• [Problem description]: Rewrite the part of the records that opens at the start and closes with the line containing "outline of Paranatinga, Mato Grosso, Brazil", changing "district" to "region" and leaving everything else as it is. Leave the pictures out of your answer.

• [Supplied data]:
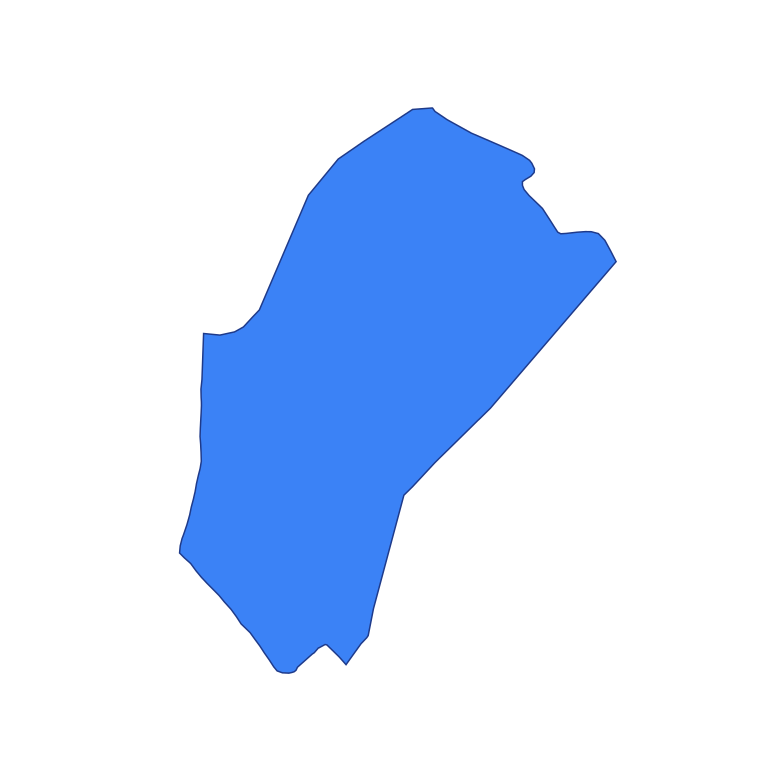 Harib Al Qaramish, Sana'a, Yemen, rotated 147°
{"feature_id": "15242507B30866630212876", "entity_name": "Harib Al Qaramish", "entity_type": "district", "adm_level": 2, "iso_a3": "YEM", "parent_name": "Yemen", "parent_adm1": "Sana'a", "projection": "equal_earth", "projection_center": [44.65, 15.466], "detail": "fine", "context": "isolated", "style": "filled", "palette": "blue", "viewbox_px": 768, "rotation_deg": 147, "n_neighbors": 0, "source": "geoboundaries", "source_scale": "gbopen_adm2", "svg_char_len": 1695}
<svg xmlns="http://www.w3.org/2000/svg" viewBox="0 0 768 768"><g transform="rotate(147 384 384)"><path d="M647.5,353.6L646.1,346.8L643.9,338.7L643.4,329.7L642.4,321.2L641.0,313.3L639.1,304.3L637.5,296.5L636.6,288.3L635.0,278.3L634.5,269.2L634.5,260.6L631.7,248.4L631.3,240.1L630.8,231.9L630.8,223.6L630.5,215.5L630.5,206.7L629.9,201.6L626.5,197.1L621.2,193.3L618.3,192.2L616.1,191.6L613.8,191.8L610.8,193.6L591.2,196.6L588.9,196.6L582.7,198.4L582.1,198.1L581.5,198.1L575.3,197.6L574.0,196.3L570.3,179.9L568.7,169.3L559.3,173.0L544.7,178.7L536.7,180.6L534.3,181.6L515.1,201.4L427.9,279.9L415.7,282.4L384.6,290.2L378.5,291.5L359.6,295.3L329.7,301.4L324.9,302.4L324.0,302.5L307.8,305.8L122.7,360.2L121.5,371.7L120.5,384.2L122.3,393.4L127.2,398.8L132.1,402.1L139.5,406.2L149.1,411.0L153.9,413.7L155.6,416.7L155.6,422.8L155.5,430.1L155.5,445.0L159.7,463.1L160.6,470.8L159.7,475.2L157.7,478.3L154.2,478.5L147.5,478.3L142.9,479.6L140.6,482.5L139.8,488.6L140.1,492.3L143.5,500.4L149.0,508.9L162.3,529.1L174.1,546.8L185.2,567.7L187.1,571.3L192.8,584.8L193.0,589.0L193.4,589.3L193.7,589.5L210.5,598.7L227.8,598.6L268.5,598.5L299.9,597.6L303.7,596.4L319.2,591.5L344.6,583.5L448.2,514.0L457.9,511.7L470.8,508.4L481.0,509.1L495.0,514.4L507.8,524.6L534.3,486.8L540.3,479.4L544.8,472.1L546.9,468.4L548.8,465.4L553.2,459.2L557.5,453.3L560.6,449.0L562.2,446.8L566.9,440.1L570.7,433.1L572.0,430.9L574.6,426.4L579.3,418.7L583.1,414.5L584.1,413.4L585.8,411.8L588.0,409.8L589.2,408.7L595.9,402.2L596.4,401.6L601.4,396.2L602.4,395.3L606.5,391.3L612.6,385.8L618.2,380.1L624.9,374.2L626.2,373.1L631.9,368.6L634.6,366.5L637.5,364.4L643.0,359.3L647.5,353.6Z" fill="#3b82f6" stroke="#1e3a8a" stroke-width="1.5"/></g></svg>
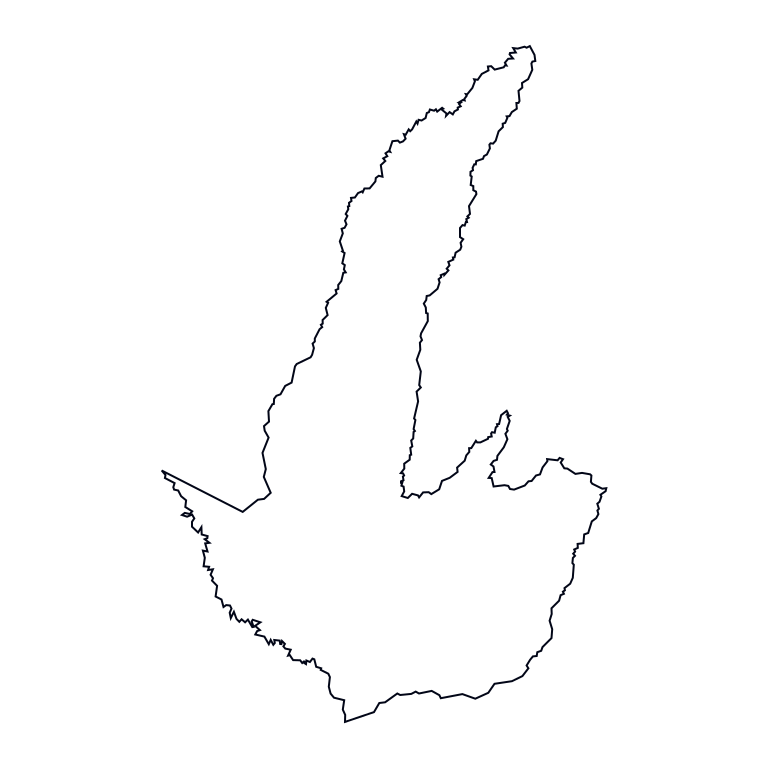 outline of Paranatinga, Mato Grosso, Brazil
{"feature_id": "56859067B44525385628721", "entity_name": "Paranatinga", "entity_type": "district", "adm_level": 2, "iso_a3": "BRA", "parent_name": "Brazil", "parent_adm1": "Mato Grosso", "projection": "mercator", "projection_center": [-54.063, -13.341], "detail": "fine", "context": "isolated", "style": "outline", "palette": "ink", "viewbox_px": 768, "rotation_deg": 0, "n_neighbors": 0, "source": "geoboundaries", "source_scale": "gbopen_adm2", "svg_char_len": 6091}
<svg xmlns="http://www.w3.org/2000/svg" viewBox="0 0 768 768"><path d="M606.3,488.2L602.3,488.7L592.2,483.7L590.9,481.8L591.4,475.5L590.1,474.3L582.0,472.9L575.4,473.9L567.4,468.6L564.3,468.3L560.7,462.5L563.0,459.2L559.6,457.9L557.6,460.3L547.1,459.1L547.4,461.2L542.6,467.4L540.0,474.4L536.0,475.5L531.6,481.0L528.5,481.3L524.8,485.5L514.1,489.6L510.0,489.0L508.3,485.9L504.5,485.2L493.6,486.5L491.7,478.1L488.7,477.9L492.5,472.1L494.5,472.0L493.5,466.5L490.8,464.5L493.6,460.9L497.0,459.8L497.4,455.9L503.8,447.3L507.4,439.2L505.4,433.8L507.7,430.7L506.9,429.0L509.7,420.9L507.7,416.9L509.8,415.6L506.9,414.7L508.0,413.3L506.7,410.8L501.1,415.2L499.1,424.0L497.0,424.2L497.5,426.2L495.8,427.3L494.7,432.7L492.0,432.2L491.1,433.5L491.7,436.5L488.2,437.1L488.0,438.8L480.4,442.4L477.1,442.4L475.9,440.8L471.3,448.1L469.1,448.2L469.3,451.9L466.3,455.4L464.7,460.7L457.1,467.6L457.6,471.9L449.7,477.8L442.0,480.9L439.2,489.3L431.3,494.1L428.7,492.2L423.1,492.4L419.1,497.4L418.0,495.4L412.1,493.8L407.8,498.0L401.7,496.1L404.2,491.4L403.6,486.6L401.4,485.7L402.5,481.9L401.0,482.5L401.0,481.3L403.5,480.2L402.9,476.6L404.1,475.5L403.1,473.4L400.8,473.1L404.3,468.6L404.2,463.7L409.7,459.7L409.8,455.2L411.2,454.7L410.3,447.9L412.3,446.4L411.2,440.5L413.2,438.5L413.6,431.9L414.9,431.0L413.6,429.1L415.4,420.0L414.1,418.5L418.1,401.4L416.6,391.6L420.8,387.5L419.2,385.1L420.8,371.4L416.7,359.8L420.3,349.8L419.9,342.7L422.0,340.1L420.5,336.3L421.1,333.3L427.8,321.1L427.7,313.5L426.1,313.0L425.8,307.5L423.8,303.6L426.2,300.0L426.7,296.0L429.7,295.4L437.5,288.8L439.6,282.4L438.6,279.2L441.2,277.1L440.7,275.2L444.2,273.7L444.3,275.0L448.4,270.4L446.7,268.7L449.5,265.3L448.3,261.9L453.3,259.6L452.9,257.5L454.6,257.3L455.6,252.7L460.2,249.7L461.4,246.7L460.6,242.8L463.2,239.2L460.0,237.1L460.0,228.0L462.5,225.1L464.7,225.6L465.9,221.9L467.0,222.0L466.3,219.1L468.7,217.7L467.4,216.4L470.0,213.9L469.0,206.1L476.4,194.1L476.0,191.6L473.3,190.2L473.3,186.1L470.7,185.0L471.7,176.5L470.4,175.6L470.5,171.8L473.0,170.2L472.6,167.8L474.3,164.3L475.8,164.4L476.2,161.1L483.0,158.8L484.0,156.1L486.9,154.5L489.9,148.4L489.4,144.7L490.5,143.3L493.1,143.6L495.7,140.7L498.6,131.3L502.9,127.1L502.7,123.7L505.2,122.9L507.4,117.8L506.7,116.4L509.5,116.1L511.8,112.1L516.8,108.7L516.4,103.0L518.5,102.9L519.5,101.0L518.5,90.8L522.3,87.6L522.0,83.0L528.1,79.2L532.3,69.8L531.4,63.5L532.4,61.6L535.3,61.0L534.5,54.9L529.8,46.1L526.6,47.7L524.6,46.7L517.7,48.6L513.2,48.1L515.8,52.5L510.0,53.0L509.6,54.4L513.0,58.5L508.2,58.8L504.9,62.7L506.5,65.5L505.1,65.3L503.7,67.3L494.7,69.6L491.2,66.2L487.9,66.5L488.5,70.4L481.8,73.9L477.7,79.8L474.1,79.3L474.9,81.3L472.4,87.9L467.2,94.3L465.8,94.1L466.7,95.8L464.3,99.0L464.7,100.4L462.8,100.0L459.1,102.3L460.7,102.6L459.0,103.9L460.7,106.3L457.7,107.6L457.9,109.5L454.5,111.3L452.8,114.4L449.6,112.1L446.1,115.8L446.5,113.5L441.3,109.2L443.1,108.6L442.1,107.8L437.2,111.6L435.9,109.3L434.1,110.7L429.9,109.5L428.9,112.2L426.8,113.0L425.6,118.0L421.6,120.5L418.6,119.8L417.5,123.6L416.3,121.5L412.1,129.4L410.2,131.2L408.7,129.4L405.7,134.7L403.9,134.2L405.6,138.7L403.0,141.4L399.9,142.6L397.9,140.6L392.4,141.2L389.4,150.3L390.2,151.8L388.4,151.3L385.5,153.3L387.3,156.2L383.2,158.4L385.3,161.0L380.8,165.1L382.5,176.7L378.7,175.8L375.8,178.0L375.4,181.4L369.6,188.4L364.4,188.5L362.7,192.3L361.9,191.4L358.0,193.1L354.9,197.5L351.0,197.9L351.5,201.0L349.0,202.8L349.3,206.1L347.9,206.5L348.3,209.2L345.7,214.0L347.4,215.9L345.0,220.7L346.5,224.3L344.6,227.8L341.6,228.8L342.8,233.4L339.8,241.4L342.9,250.7L342.1,251.4L344.6,253.0L342.3,263.3L344.8,265.1L343.9,269.4L345.7,272.4L343.3,272.8L341.3,281.1L338.2,285.0L338.3,288.9L335.6,290.1L336.6,293.5L326.6,301.8L328.1,302.8L325.8,307.9L327.6,315.1L322.6,320.0L322.7,323.6L320.9,324.8L322.2,327.1L319.6,329.2L314.8,338.5L314.8,341.5L312.6,343.6L313.9,348.1L312.1,354.8L310.6,357.3L296.7,364.0L295.0,366.4L291.6,382.6L285.2,385.9L280.5,394.3L276.4,395.8L274.1,398.8L273.8,404.0L272.4,404.2L268.4,411.1L269.0,421.6L264.0,426.1L264.7,430.7L268.6,437.6L262.5,452.9L265.8,469.1L263.8,476.9L270.7,492.8L264.1,498.9L257.9,499.7L242.7,511.9L161.7,470.5L165.5,475.0L164.9,478.0L174.6,483.1L173.3,487.2L174.1,489.6L178.2,490.5L181.1,496.2L186.1,500.3L185.3,507.0L192.2,511.3L189.9,514.0L184.8,512.9L182.0,515.0L187.1,516.7L192.1,514.6L194.3,518.4L192.0,521.8L192.0,526.7L198.1,532.5L201.4,527.2L201.7,534.5L207.6,536.1L207.3,538.2L204.7,539.2L209.4,542.8L205.2,543.4L207.5,551.5L202.9,550.6L204.8,557.8L203.6,566.3L209.1,566.8L208.1,570.0L212.9,569.3L210.6,574.8L213.0,578.2L212.0,580.6L217.1,585.8L215.6,596.5L221.5,599.5L223.5,607.0L226.2,605.1L230.0,605.5L231.5,608.6L229.7,612.7L230.8,618.1L233.9,611.8L236.5,618.9L239.3,621.8L241.6,619.3L245.1,622.3L247.9,619.6L252.3,627.1L253.6,626.9L251.7,621.4L252.7,619.8L260.4,622.3L255.1,625.8L259.9,630.1L257.1,631.1L255.3,634.5L264.4,636.6L268.8,644.2L270.7,639.9L273.3,644.8L274.8,643.0L274.3,640.0L279.7,640.6L280.2,644.0L281.4,644.1L282.0,641.0L284.9,643.9L283.4,646.4L285.3,648.6L290.7,649.7L288.1,655.6L289.8,655.1L293.1,660.1L300.2,660.3L302.2,663.0L304.6,660.9L303.8,662.7L306.0,664.1L306.4,660.5L309.9,662.0L312.5,658.6L314.3,659.3L316.2,666.8L321.2,668.3L320.7,669.9L328.3,673.7L329.9,677.1L328.8,686.7L330.6,693.6L334.0,697.7L344.2,700.2L342.8,709.6L345.2,714.9L345.0,721.9L374.0,712.1L379.3,703.0L385.1,702.3L397.3,693.5L400.2,695.0L411.3,693.9L415.7,691.6L419.0,693.5L431.7,690.9L439.4,695.2L440.8,698.2L462.4,694.1L475.3,698.7L488.3,692.8L494.5,683.8L511.9,681.2L522.4,676.1L528.4,668.3L526.6,665.5L530.1,659.8L532.9,656.4L536.7,656.0L537.3,652.2L541.2,650.8L542.5,647.1L551.5,638.1L552.2,629.2L549.6,620.7L551.7,614.0L551.5,608.3L559.1,600.7L560.6,595.2L563.9,593.8L562.9,591.7L564.9,590.3L564.5,588.1L570.2,583.7L572.8,577.8L573.8,564.7L572.4,563.1L572.9,557.9L575.0,555.8L573.2,553.7L575.1,551.6L574.2,549.5L577.8,547.9L577.6,543.9L583.4,543.2L584.2,534.4L588.2,533.0L591.8,521.4L596.2,518.1L598.4,514.1L597.4,510.5L598.9,508.8L597.3,503.7L599.5,501.8L601.4,496.5L600.4,494.8L605.6,491.2L606.3,488.2Z" fill="none" stroke="#020617" stroke-width="2"/></svg>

• [Solution]:
 Harib Al Qaramish, Sana'a, Yemen, rotated 147°
{"feature_id": "15242507B30866630212876", "entity_name": "Harib Al Qaramish", "entity_type": "region", "adm_level": 2, "iso_a3": "YEM", "parent_name": "Yemen", "parent_adm1": "Sana'a", "projection": "equal_earth", "projection_center": [44.65, 15.466], "detail": "fine", "context": "isolated", "style": "filled", "palette": "blue", "viewbox_px": 768, "rotation_deg": 147, "n_neighbors": 0, "source": "geoboundaries", "source_scale": "gbopen_adm2", "svg_char_len": 1695}
<svg xmlns="http://www.w3.org/2000/svg" viewBox="0 0 768 768"><g transform="rotate(147 384 384)"><path d="M647.5,353.6L646.1,346.8L643.9,338.7L643.4,329.7L642.4,321.2L641.0,313.3L639.1,304.3L637.5,296.5L636.6,288.3L635.0,278.3L634.5,269.2L634.5,260.6L631.7,248.4L631.3,240.1L630.8,231.9L630.8,223.6L630.5,215.5L630.5,206.7L629.9,201.6L626.5,197.1L621.2,193.3L618.3,192.2L616.1,191.6L613.8,191.8L610.8,193.6L591.2,196.6L588.9,196.6L582.7,198.4L582.1,198.1L581.5,198.1L575.3,197.6L574.0,196.3L570.3,179.9L568.7,169.3L559.3,173.0L544.7,178.7L536.7,180.6L534.3,181.6L515.1,201.4L427.9,279.9L415.7,282.4L384.6,290.2L378.5,291.5L359.6,295.3L329.7,301.4L324.9,302.4L324.0,302.5L307.8,305.8L122.7,360.2L121.5,371.7L120.5,384.2L122.3,393.4L127.2,398.8L132.1,402.1L139.5,406.2L149.1,411.0L153.9,413.7L155.6,416.7L155.6,422.8L155.5,430.1L155.5,445.0L159.7,463.1L160.6,470.8L159.7,475.2L157.7,478.3L154.2,478.5L147.5,478.3L142.9,479.6L140.6,482.5L139.8,488.6L140.1,492.3L143.5,500.4L149.0,508.9L162.3,529.1L174.1,546.8L185.2,567.7L187.1,571.3L192.8,584.8L193.0,589.0L193.4,589.3L193.7,589.5L210.5,598.7L227.8,598.6L268.5,598.5L299.9,597.6L303.7,596.4L319.2,591.5L344.6,583.5L448.2,514.0L457.9,511.7L470.8,508.4L481.0,509.1L495.0,514.4L507.8,524.6L534.3,486.8L540.3,479.4L544.8,472.1L546.9,468.4L548.8,465.4L553.2,459.2L557.5,453.3L560.6,449.0L562.2,446.8L566.9,440.1L570.7,433.1L572.0,430.9L574.6,426.4L579.3,418.7L583.1,414.5L584.1,413.4L585.8,411.8L588.0,409.8L589.2,408.7L595.9,402.2L596.4,401.6L601.4,396.2L602.4,395.3L606.5,391.3L612.6,385.8L618.2,380.1L624.9,374.2L626.2,373.1L631.9,368.6L634.6,366.5L637.5,364.4L643.0,359.3L647.5,353.6Z" fill="#3b82f6" stroke="#1e3a8a" stroke-width="1.5"/></g></svg>
 outline of Paranatinga, Mato Grosso, Brazil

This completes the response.